* [TASK]:
When a line of the listing below has the string "lines" in it, copy that line.

##############################

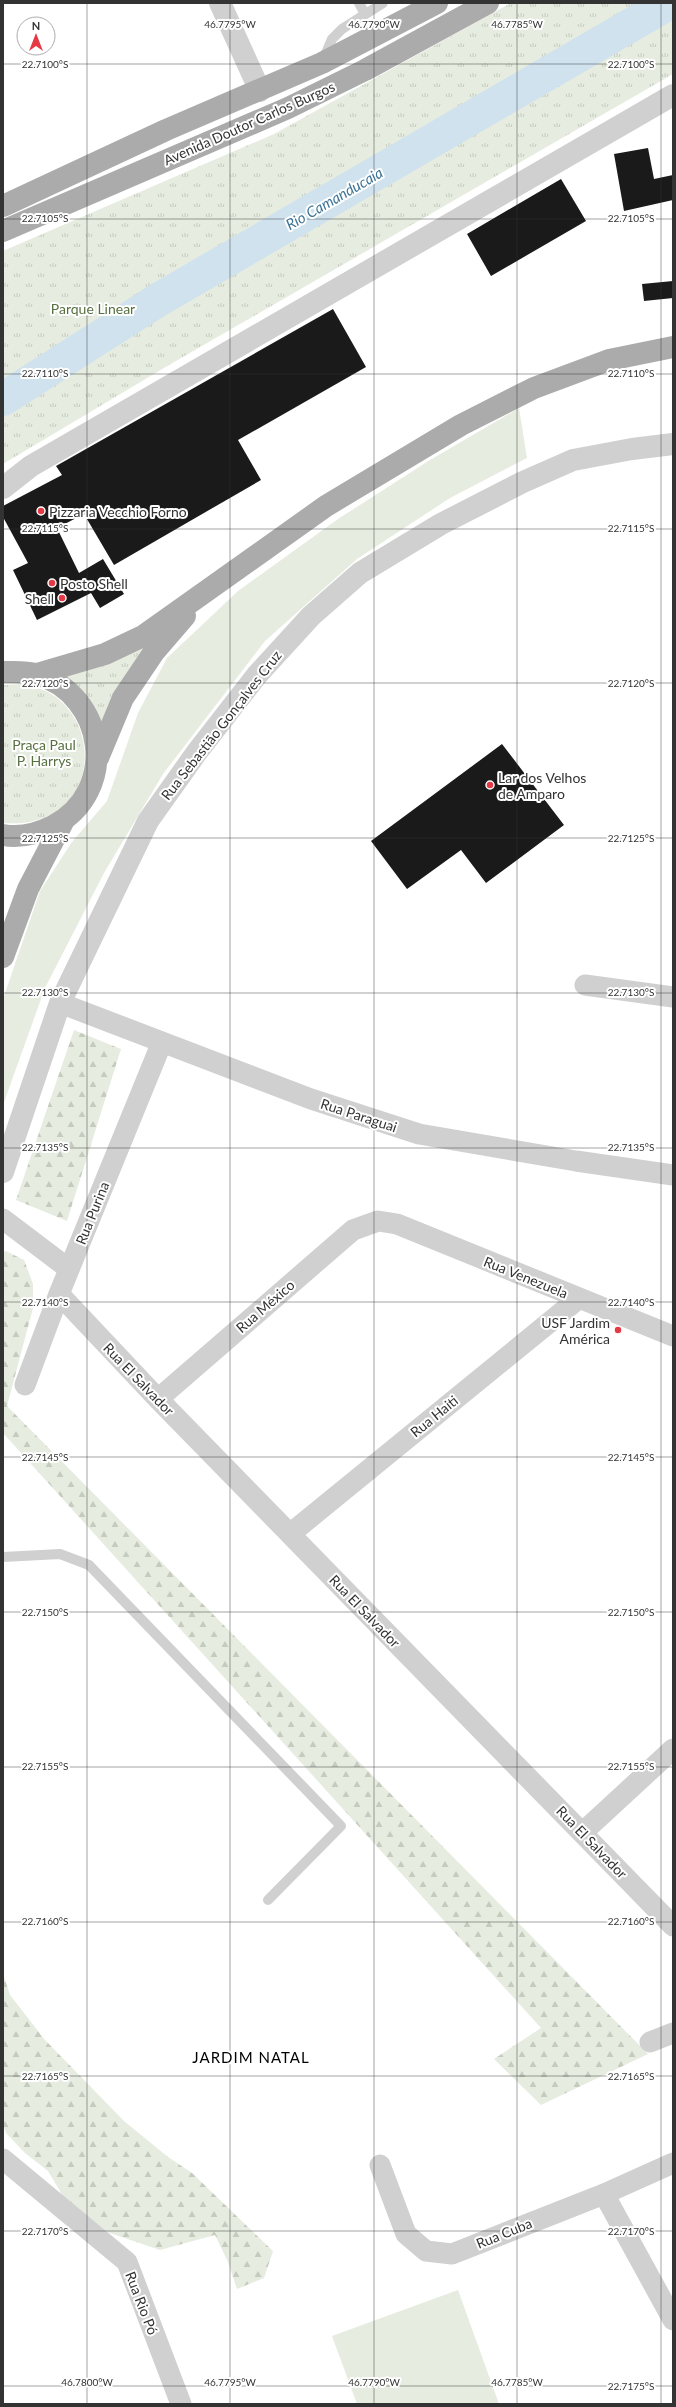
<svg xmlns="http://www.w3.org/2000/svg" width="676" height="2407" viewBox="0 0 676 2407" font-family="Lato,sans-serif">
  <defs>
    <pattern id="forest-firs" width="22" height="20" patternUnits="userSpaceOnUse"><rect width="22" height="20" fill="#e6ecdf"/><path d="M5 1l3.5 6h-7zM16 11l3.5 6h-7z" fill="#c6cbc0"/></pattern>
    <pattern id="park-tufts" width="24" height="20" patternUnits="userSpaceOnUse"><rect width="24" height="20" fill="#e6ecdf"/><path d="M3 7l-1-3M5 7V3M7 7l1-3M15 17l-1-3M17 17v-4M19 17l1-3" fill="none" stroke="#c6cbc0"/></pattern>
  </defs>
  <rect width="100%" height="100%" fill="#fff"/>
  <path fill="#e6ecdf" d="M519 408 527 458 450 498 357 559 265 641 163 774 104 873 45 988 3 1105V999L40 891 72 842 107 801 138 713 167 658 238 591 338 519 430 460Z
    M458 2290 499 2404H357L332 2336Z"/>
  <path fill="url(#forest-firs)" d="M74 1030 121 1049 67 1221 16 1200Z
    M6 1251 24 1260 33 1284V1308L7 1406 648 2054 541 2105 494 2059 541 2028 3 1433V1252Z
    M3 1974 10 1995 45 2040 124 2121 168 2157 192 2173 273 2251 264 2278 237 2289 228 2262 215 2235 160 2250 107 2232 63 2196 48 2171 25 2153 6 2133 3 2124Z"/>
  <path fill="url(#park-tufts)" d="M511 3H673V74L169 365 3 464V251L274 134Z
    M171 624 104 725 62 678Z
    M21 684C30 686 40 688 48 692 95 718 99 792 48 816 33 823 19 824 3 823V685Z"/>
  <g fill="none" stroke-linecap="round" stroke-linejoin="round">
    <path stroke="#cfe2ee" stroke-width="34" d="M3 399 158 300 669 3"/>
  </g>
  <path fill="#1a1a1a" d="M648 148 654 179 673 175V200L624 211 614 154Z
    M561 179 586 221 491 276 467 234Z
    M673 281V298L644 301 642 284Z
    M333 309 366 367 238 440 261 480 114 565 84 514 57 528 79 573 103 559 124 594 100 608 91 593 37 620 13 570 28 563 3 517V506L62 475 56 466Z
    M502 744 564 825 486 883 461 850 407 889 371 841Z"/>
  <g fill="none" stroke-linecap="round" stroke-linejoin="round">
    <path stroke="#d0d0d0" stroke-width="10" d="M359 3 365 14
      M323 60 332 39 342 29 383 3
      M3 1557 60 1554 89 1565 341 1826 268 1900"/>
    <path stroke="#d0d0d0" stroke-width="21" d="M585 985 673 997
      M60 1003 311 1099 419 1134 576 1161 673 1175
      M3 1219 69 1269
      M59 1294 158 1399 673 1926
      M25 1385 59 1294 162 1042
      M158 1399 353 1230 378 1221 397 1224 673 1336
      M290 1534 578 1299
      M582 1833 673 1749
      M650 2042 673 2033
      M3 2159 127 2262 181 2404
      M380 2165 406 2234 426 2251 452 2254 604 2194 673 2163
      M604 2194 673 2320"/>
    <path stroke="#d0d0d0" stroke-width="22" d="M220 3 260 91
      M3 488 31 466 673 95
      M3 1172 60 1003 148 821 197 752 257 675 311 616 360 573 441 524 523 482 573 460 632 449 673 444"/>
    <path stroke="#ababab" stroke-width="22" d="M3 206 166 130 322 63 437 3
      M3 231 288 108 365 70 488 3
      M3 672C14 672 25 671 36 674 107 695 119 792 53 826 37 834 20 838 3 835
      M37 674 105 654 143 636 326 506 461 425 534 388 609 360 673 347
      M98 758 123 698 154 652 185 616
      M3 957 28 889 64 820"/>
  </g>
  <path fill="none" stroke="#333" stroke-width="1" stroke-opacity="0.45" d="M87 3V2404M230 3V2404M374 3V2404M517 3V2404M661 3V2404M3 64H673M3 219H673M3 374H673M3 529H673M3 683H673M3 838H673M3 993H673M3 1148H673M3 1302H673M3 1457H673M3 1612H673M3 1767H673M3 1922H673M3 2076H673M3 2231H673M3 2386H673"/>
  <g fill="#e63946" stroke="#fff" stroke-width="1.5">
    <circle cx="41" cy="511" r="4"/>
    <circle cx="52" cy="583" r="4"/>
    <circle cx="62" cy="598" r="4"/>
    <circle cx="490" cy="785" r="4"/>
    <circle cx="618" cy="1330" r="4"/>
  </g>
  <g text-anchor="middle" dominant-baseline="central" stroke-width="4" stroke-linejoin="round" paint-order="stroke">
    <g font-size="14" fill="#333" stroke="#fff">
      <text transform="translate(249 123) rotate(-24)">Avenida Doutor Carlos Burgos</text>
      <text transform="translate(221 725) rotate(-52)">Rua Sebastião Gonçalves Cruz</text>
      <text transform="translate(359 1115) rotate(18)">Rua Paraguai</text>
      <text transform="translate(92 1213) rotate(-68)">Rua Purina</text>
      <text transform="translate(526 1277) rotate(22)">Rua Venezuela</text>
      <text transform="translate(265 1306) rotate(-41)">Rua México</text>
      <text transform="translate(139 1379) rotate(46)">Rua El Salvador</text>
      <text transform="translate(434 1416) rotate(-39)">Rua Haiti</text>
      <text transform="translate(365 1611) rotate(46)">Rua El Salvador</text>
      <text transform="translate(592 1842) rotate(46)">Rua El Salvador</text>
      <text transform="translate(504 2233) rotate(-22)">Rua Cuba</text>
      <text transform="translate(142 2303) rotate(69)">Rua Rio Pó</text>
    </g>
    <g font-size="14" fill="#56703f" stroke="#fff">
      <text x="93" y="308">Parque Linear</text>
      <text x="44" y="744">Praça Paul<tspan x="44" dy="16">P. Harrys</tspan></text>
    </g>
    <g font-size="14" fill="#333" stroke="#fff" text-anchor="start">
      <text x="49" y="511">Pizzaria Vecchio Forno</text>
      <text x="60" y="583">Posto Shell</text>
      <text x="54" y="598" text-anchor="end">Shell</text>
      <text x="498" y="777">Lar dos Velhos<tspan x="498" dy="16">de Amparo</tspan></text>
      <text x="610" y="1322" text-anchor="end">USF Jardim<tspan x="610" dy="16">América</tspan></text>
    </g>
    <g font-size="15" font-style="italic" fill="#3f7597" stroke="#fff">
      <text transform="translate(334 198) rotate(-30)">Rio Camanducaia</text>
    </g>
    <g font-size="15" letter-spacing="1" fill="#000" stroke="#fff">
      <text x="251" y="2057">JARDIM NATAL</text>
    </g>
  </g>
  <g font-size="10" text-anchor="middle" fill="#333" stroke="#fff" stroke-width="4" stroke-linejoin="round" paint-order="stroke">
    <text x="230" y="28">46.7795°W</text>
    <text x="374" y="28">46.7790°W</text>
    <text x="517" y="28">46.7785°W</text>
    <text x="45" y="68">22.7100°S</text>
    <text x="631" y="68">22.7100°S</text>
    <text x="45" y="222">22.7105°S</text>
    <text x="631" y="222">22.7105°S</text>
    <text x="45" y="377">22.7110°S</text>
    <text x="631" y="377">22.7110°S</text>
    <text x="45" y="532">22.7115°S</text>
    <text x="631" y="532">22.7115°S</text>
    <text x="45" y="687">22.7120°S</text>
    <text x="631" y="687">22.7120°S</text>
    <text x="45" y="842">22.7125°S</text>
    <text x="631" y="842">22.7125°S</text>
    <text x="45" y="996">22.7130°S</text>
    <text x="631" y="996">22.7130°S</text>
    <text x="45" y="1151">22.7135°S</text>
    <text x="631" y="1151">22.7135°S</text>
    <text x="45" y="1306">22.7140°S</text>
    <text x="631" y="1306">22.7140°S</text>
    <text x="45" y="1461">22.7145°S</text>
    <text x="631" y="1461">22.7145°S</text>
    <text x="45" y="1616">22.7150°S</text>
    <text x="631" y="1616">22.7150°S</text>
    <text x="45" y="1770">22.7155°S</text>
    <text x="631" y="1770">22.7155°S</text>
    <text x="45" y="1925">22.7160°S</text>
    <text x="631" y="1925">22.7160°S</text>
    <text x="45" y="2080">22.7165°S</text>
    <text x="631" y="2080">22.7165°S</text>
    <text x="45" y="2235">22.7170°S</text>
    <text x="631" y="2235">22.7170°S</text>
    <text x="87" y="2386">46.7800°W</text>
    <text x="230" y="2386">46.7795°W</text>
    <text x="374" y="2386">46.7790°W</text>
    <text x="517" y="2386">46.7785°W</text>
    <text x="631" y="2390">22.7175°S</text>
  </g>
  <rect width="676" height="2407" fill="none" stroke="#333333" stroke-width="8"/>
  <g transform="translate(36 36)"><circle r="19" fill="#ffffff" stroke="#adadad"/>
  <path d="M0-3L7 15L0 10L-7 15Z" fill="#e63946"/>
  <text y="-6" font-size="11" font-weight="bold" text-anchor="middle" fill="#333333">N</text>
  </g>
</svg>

##############################

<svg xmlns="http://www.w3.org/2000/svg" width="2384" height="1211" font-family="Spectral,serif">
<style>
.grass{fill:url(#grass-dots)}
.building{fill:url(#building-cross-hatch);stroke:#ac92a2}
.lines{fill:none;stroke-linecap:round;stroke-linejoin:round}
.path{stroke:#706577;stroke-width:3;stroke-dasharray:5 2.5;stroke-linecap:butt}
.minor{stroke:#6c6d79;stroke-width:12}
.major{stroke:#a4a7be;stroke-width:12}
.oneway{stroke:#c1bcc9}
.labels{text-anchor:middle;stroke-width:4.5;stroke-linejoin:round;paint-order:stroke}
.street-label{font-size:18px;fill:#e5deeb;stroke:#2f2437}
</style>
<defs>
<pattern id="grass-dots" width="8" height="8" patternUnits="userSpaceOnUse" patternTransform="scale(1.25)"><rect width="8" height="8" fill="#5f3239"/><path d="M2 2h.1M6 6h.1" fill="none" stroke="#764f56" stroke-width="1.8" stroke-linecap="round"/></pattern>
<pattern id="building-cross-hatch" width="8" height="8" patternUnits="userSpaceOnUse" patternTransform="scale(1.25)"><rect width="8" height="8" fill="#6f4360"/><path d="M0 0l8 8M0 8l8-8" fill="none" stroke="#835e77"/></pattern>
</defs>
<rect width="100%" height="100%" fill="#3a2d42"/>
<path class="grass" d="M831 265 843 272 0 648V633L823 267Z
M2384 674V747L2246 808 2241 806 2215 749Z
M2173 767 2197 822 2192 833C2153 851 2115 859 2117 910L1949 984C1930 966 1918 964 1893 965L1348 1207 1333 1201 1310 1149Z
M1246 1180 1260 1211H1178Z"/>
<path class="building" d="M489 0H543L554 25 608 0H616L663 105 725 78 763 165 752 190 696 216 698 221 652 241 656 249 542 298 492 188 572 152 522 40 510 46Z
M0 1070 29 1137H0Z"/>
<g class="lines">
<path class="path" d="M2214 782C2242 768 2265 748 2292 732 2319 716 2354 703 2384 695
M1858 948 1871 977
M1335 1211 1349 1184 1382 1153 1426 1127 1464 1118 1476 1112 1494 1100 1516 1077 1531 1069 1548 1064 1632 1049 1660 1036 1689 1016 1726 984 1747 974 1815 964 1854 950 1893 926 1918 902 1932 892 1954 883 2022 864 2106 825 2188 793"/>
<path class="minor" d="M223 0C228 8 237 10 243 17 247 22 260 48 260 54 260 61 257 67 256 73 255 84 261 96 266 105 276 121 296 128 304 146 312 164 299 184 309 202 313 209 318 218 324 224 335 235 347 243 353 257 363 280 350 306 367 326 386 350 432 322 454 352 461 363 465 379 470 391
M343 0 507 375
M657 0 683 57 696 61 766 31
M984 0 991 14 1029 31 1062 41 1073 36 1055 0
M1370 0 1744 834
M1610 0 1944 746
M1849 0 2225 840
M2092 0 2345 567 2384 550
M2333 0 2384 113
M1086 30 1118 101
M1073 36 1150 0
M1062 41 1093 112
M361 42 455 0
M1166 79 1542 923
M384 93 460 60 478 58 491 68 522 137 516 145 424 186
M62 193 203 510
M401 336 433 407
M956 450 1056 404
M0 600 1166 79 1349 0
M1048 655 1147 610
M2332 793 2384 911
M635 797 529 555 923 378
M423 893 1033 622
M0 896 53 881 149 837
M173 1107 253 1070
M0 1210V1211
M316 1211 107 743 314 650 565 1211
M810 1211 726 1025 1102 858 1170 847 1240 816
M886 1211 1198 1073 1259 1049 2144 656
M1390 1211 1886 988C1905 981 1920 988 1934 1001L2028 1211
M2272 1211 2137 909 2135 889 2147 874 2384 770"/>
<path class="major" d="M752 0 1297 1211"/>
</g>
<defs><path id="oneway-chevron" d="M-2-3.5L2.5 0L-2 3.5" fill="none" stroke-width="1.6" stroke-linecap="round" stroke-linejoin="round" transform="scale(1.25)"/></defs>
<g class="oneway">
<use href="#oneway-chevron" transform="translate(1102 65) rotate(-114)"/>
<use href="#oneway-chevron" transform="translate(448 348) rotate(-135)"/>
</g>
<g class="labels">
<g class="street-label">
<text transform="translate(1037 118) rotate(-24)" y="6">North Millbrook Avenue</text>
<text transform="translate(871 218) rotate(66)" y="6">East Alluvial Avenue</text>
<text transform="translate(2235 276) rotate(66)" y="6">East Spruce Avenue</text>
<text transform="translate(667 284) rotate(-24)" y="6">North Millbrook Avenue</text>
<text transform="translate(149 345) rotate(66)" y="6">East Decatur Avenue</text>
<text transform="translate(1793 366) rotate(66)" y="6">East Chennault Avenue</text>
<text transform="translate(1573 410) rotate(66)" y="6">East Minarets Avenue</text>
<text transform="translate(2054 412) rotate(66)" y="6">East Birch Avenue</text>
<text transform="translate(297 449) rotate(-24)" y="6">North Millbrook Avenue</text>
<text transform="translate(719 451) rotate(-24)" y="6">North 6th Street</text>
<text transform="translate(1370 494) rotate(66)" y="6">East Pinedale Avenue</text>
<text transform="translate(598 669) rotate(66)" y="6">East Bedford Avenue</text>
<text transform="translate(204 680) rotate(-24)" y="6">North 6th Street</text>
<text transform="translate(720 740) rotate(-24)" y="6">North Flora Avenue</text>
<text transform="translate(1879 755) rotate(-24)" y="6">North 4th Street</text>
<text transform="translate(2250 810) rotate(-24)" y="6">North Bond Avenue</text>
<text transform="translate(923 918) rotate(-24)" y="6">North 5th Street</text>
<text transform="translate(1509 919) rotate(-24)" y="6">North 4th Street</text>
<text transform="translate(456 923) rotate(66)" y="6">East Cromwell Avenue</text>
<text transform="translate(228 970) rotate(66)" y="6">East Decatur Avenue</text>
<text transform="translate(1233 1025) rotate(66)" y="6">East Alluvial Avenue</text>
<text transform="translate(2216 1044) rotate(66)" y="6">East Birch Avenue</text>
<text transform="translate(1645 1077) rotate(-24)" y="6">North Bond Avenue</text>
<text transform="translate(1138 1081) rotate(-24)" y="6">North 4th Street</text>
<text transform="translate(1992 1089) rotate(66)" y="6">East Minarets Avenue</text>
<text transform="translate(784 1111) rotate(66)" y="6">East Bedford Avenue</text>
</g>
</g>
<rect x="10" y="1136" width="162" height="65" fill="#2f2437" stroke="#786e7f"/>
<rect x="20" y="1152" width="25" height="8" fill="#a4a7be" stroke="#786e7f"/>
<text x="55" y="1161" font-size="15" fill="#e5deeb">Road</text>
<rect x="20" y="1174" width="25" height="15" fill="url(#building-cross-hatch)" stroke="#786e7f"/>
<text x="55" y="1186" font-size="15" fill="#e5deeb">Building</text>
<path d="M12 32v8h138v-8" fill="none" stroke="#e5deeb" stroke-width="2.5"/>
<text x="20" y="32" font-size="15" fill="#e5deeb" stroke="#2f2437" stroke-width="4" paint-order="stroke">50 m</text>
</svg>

##############################

* [SOLUTION TO THIS PROBLEM]:
.lines{fill:none;stroke-linecap:round;stroke-linejoin:round}
<g class="lines">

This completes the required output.